Look below for the line containing "x2=40, y2=95]: 4.36" and the line containing "pendant light, 7.41"; repeat exactly those two lines and all lines between them, and nothing else.

(Stored data entries)
◆ ◆ ◆ ◆ ◆ ◆ ◆

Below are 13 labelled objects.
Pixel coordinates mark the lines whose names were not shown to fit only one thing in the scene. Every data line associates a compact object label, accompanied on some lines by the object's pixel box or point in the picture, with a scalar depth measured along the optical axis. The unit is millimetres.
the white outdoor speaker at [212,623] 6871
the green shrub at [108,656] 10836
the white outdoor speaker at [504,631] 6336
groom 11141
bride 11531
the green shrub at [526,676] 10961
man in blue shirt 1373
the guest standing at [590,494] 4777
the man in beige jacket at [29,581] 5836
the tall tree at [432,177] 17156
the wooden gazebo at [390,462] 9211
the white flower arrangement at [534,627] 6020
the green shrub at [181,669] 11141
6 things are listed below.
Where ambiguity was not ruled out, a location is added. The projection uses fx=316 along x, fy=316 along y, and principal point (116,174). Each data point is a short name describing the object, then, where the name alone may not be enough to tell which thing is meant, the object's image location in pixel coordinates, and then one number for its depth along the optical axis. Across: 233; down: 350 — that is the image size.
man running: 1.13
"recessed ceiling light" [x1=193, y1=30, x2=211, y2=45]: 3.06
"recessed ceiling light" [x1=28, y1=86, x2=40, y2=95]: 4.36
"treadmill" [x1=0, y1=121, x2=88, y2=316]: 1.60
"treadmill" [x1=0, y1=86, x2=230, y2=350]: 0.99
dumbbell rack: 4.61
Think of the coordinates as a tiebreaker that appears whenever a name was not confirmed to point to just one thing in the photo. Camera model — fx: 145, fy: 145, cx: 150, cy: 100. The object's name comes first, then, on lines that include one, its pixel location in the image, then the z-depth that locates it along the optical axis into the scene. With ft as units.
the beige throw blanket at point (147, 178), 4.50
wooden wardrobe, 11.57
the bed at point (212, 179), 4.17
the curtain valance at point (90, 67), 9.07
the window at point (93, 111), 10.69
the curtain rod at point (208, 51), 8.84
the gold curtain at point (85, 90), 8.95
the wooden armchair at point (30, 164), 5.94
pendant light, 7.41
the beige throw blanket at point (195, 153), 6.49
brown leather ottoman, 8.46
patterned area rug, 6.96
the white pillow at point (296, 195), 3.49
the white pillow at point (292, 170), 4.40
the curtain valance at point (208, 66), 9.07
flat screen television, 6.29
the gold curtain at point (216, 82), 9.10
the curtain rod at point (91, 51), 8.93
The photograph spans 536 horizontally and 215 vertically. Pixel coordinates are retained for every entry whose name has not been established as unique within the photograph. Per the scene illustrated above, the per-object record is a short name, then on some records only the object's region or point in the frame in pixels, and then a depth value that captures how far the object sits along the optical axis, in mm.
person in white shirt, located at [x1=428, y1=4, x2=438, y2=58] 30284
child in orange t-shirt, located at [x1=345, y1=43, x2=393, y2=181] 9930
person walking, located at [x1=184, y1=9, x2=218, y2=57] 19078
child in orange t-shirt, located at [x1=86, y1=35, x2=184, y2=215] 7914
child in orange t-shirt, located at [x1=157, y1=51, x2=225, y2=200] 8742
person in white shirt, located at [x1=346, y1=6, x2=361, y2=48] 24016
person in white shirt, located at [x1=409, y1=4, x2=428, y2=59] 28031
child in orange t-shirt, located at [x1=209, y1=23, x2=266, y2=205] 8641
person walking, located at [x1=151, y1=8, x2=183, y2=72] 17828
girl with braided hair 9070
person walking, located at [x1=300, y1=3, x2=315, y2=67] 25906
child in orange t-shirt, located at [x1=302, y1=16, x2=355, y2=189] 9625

◆ ◆ ◆ ◆ ◆ ◆ ◆

SOLUTION TO THIS PROBLEM:
"recessed ceiling light" [x1=28, y1=86, x2=40, y2=95]: 4.36
"treadmill" [x1=0, y1=121, x2=88, y2=316]: 1.60
"treadmill" [x1=0, y1=86, x2=230, y2=350]: 0.99
dumbbell rack: 4.61
Think of the coordinates as a tiebreaker that appears whenever a name was not confirmed to point to just one thing in the photo. Camera model — fx: 145, fy: 145, cx: 150, cy: 100. The object's name comes first, then, on lines that include one, its pixel location in the image, then the z-depth that locates it along the optical axis into the scene. With ft as units.
the beige throw blanket at point (147, 178), 4.50
wooden wardrobe, 11.57
the bed at point (212, 179), 4.17
the curtain valance at point (90, 67), 9.07
the window at point (93, 111), 10.69
the curtain rod at point (208, 51), 8.84
the gold curtain at point (85, 90), 8.95
the wooden armchair at point (30, 164), 5.94
pendant light, 7.41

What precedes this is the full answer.